Yoda: “Strong is Vader. Mind what you have learned; SAVE you it can!”

That line chilled me a bit. Yoda isn’t even guaranteeing that his training is enough to survive, much less defeat Vader. But Luke, for his part, doesn’t even entertain the possibility of failure. It seems that Yoda’s earlier instruction for him to “Try not; do or do not” has finally taken root in the worst way. Luke says two things in this scene that resonate much later in the film and much later in my life:

“You won’t.”

and

“I’ll return…I promise.”

The first line is in response to the ghostly Obi-Wan’s voiced fear of losing Luke to the dark side the way he lost Vader, his previous apprentice. The second line is a similar vow given to Yoda regarding his unfinished training.

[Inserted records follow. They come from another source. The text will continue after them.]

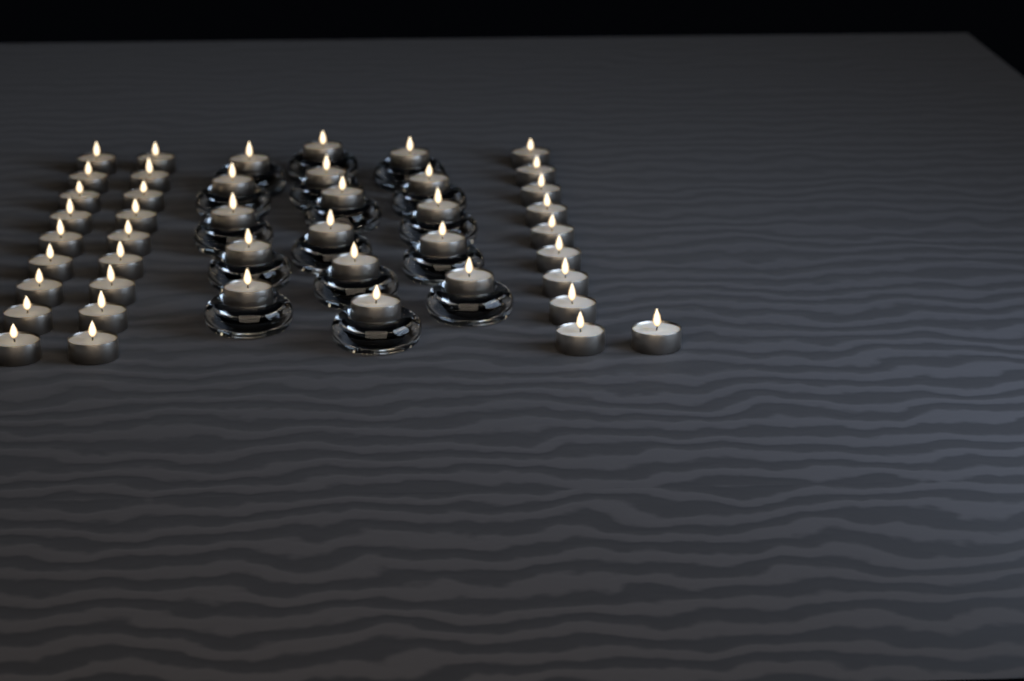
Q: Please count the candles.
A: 44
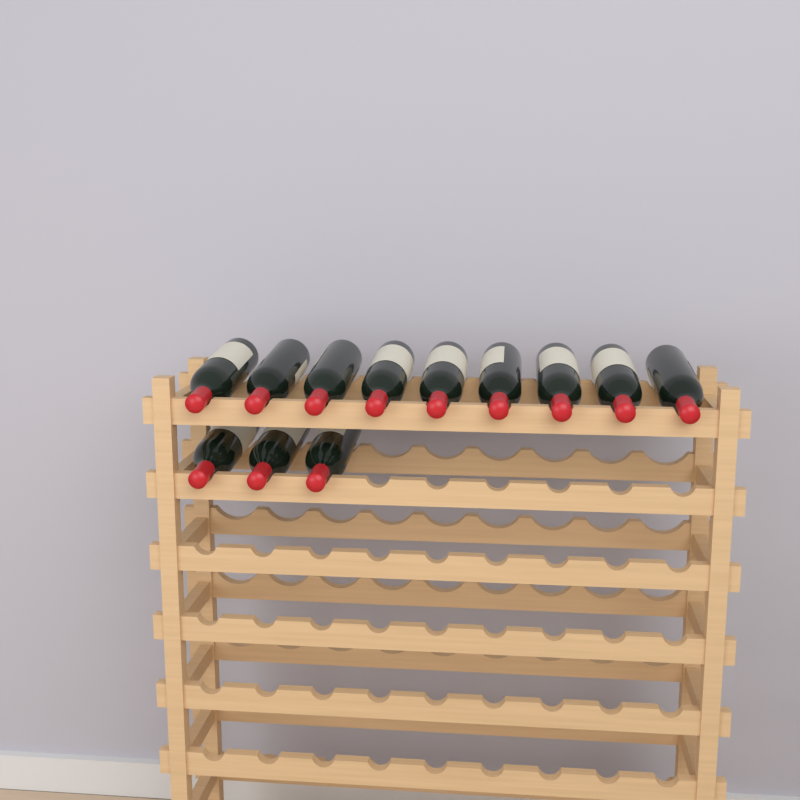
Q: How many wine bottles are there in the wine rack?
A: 12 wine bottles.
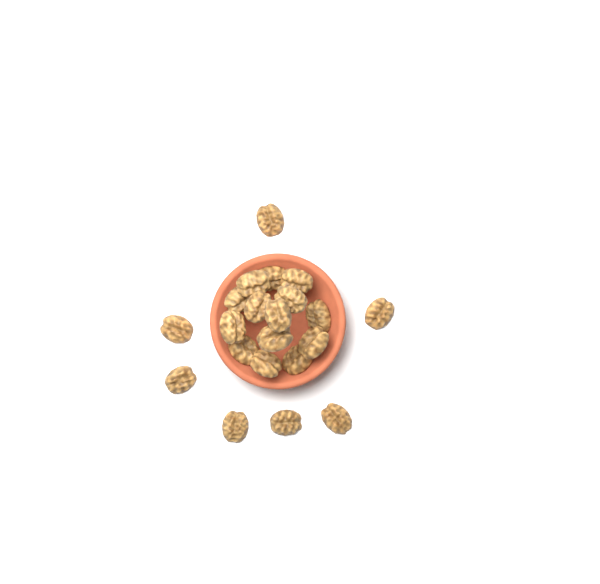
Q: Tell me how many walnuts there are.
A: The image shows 21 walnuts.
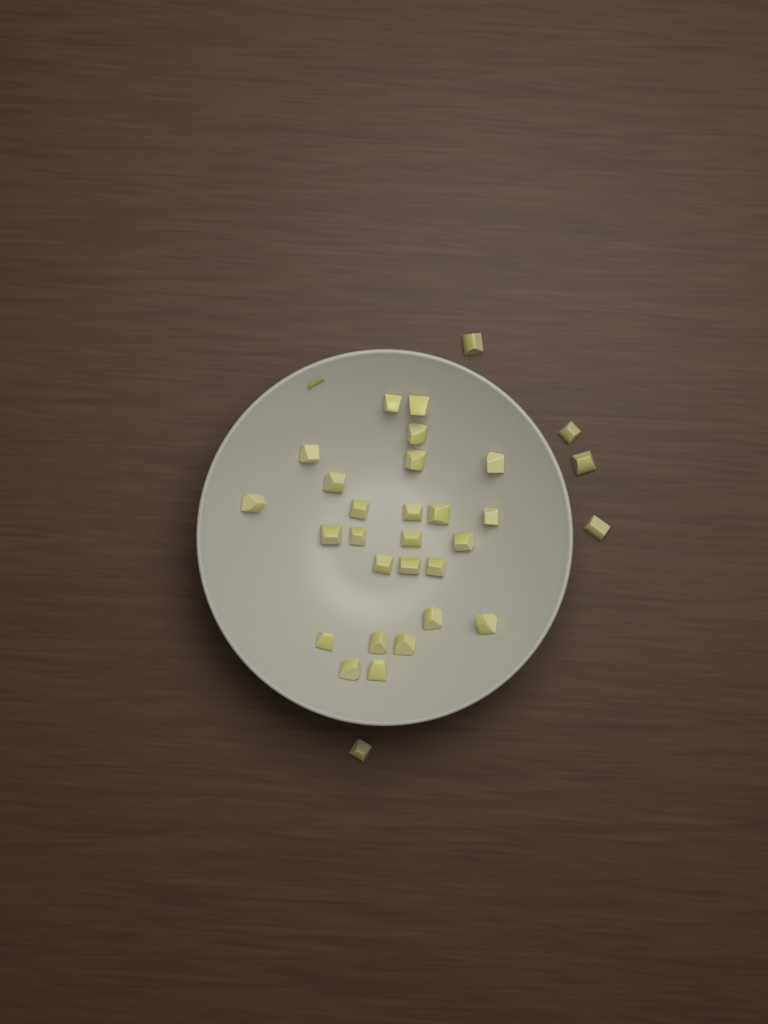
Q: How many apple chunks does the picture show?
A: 31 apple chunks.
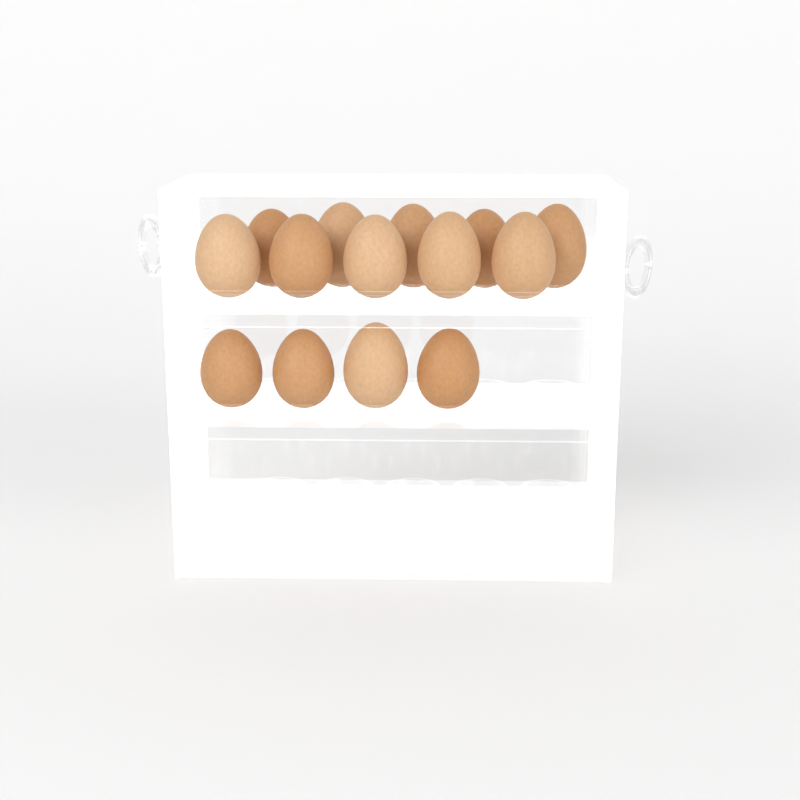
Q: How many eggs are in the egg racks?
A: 14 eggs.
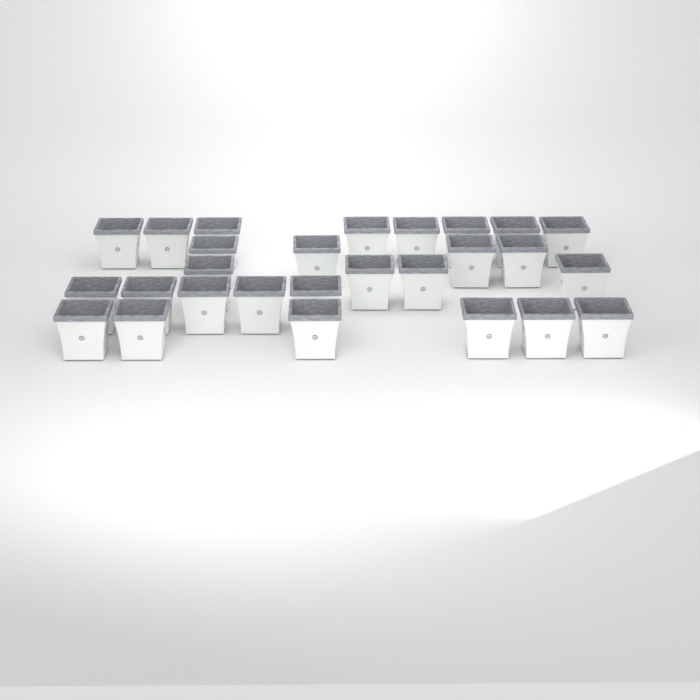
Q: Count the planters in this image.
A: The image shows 27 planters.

These exchanges remind me of an episode near the end of Jesus of Nazareth’s earthy life. Two of his disciples, James and John, conspire with their mother to jockey for right- and left-hand-man status with Jesus when He comes into His Kingdom. Jesus asks them if they’re able to pay the same price in suffering that He’s about to endure. In their blindly ambitious naivety, both say they can and will.

Like Luke, the “sons of thunder” had no clue what they’d just vowed to do.

The LIFE LESSON of this scene, then is this: don’t make vows you really don’t know if you can keep.

There’s one more element at the very end of the scene that underscores the danger that Luke faces. As Obi-Wan and Yoda stand in the glow of Luke’s departing X-Wing, they have this exchange:

Obi-Wan: That boy is our last hope.

Yoda: No…there is another.

Wait…what? You mean Luke might not walk away from this?

At age nine, I barely registered this bit of foreshadowing, but it really is a subtly masterful storytelling device and a bit of insurance on the filmmakers’ part if their lead actor is lost somehow.

Finally, after much Imperial maneuvering, Luke finds himself facing the dark Lord Darth Vader at last, who has his own chilling words with which to open the encounter:

“The Force is with you, young Skywalker…but you are not a Jedi yet.”

Suddenly, the weight of all leading up to this moment hit my nine-year-old consciousness:

Yoda’s warning that Luke’s training might save him.

Obi-Wan’s warning that he can’t help Luke this time.

Yoda’s revelation that Luke isn’t the only hope.

Vader’s demonstrated unilateral authority in the movie so far.

And, most of all, the Rule of Expectations. My earlier assurance that Luke was destined to win (based on a fellow kid’s spoiler) was dashed in the scene at the cave midway through the film.

I’ve never been as on-the-edge-of-my-seat in any movie experience before or since. Thus the first LIFE LESSON of my Empire Strikes Back summer was reinforced: expectations have a way of coloring and affecting everything we do or experience. But my (and Luke’s) naive expectation of Luke’s victory is, with this scene and the others represented above, put into serious doubt. Consequently, a corollary lesson emerges: the reality still trumps the expectation. Don’t get ahead of yourself, kid!